L’ascesa dei primi caffè
Alla fine del 1400, le comunità sufi dello Yemen utilizzavano già il caffè per restare sveglie durante le preghiere notturne. Quando la bevanda si diffuse verso nord, la Mecca divenne il primo grande centro urbano in cui il caffè veniva consumato pubblicamente. Poco dopo, anche il Cairo seguì l’esempio, aprendo spazi dedicati chiamati qahveh khaneh — i primi caffè veri e propri.
Questi locali divennero rapidamente popolari tra mercanti, studiosi, viaggiatori e cittadini comuni. Offrivano qualcosa di completamente nuovo: uno spazio pubblico e laico in cui le persone potevano riunirsi senza la formalità degli ambienti religiosi o aristocratici.
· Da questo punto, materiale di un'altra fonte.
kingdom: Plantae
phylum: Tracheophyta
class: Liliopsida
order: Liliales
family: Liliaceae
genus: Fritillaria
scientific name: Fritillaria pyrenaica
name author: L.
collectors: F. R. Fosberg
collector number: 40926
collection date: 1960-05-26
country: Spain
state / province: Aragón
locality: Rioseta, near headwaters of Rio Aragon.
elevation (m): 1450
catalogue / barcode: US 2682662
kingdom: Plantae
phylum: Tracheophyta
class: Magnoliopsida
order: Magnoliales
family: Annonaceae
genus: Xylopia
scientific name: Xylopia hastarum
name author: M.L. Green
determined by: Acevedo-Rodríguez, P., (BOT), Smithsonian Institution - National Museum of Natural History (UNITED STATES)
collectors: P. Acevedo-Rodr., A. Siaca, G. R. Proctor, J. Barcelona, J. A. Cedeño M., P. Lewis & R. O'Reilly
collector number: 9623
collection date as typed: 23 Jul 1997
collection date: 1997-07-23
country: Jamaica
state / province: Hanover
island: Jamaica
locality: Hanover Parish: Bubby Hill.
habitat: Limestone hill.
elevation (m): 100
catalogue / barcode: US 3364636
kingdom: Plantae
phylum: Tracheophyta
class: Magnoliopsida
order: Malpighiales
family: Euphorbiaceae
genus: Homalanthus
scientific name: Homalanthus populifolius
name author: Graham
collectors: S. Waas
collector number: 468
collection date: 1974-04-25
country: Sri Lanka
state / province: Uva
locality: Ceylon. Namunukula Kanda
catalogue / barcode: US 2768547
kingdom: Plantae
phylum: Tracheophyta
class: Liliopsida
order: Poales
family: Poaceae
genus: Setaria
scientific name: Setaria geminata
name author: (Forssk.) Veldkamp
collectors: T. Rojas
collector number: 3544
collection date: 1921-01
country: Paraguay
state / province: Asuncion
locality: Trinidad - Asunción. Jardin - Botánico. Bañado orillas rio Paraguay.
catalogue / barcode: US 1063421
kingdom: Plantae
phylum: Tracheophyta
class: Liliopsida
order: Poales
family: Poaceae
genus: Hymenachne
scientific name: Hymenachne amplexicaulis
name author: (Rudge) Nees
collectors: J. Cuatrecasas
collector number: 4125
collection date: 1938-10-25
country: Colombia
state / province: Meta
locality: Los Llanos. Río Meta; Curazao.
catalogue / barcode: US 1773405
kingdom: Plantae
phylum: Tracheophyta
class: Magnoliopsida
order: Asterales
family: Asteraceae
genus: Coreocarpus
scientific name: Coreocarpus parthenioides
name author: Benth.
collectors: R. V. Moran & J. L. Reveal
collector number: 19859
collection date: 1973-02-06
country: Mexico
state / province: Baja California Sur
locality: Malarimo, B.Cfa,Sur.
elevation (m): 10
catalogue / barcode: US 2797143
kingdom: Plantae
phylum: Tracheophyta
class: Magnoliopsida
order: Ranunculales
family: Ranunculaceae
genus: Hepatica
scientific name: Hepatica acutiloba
Cosa accadeva all’interno?
- Musica e narrazione orale
- Giochi come scacchi e backgammon
- Discussioni filosofiche e religiose
- Scambio di notizie e informazioni
Perché le autorità li temevano
Poiché i caffè incoraggiavano la conversazione aperta, i governanti li consideravano talvolta rischiosi dal punto di vista politico. Furono banditi più volte — ma sempre riaperti grazie alla forte richiesta del pubblico.
Importanza culturale
Questi primi caffè gettarono le basi di ciò che i caffè sarebbero diventati in tutto il mondo:
centri di comunità, cultura e libertà intellettuale.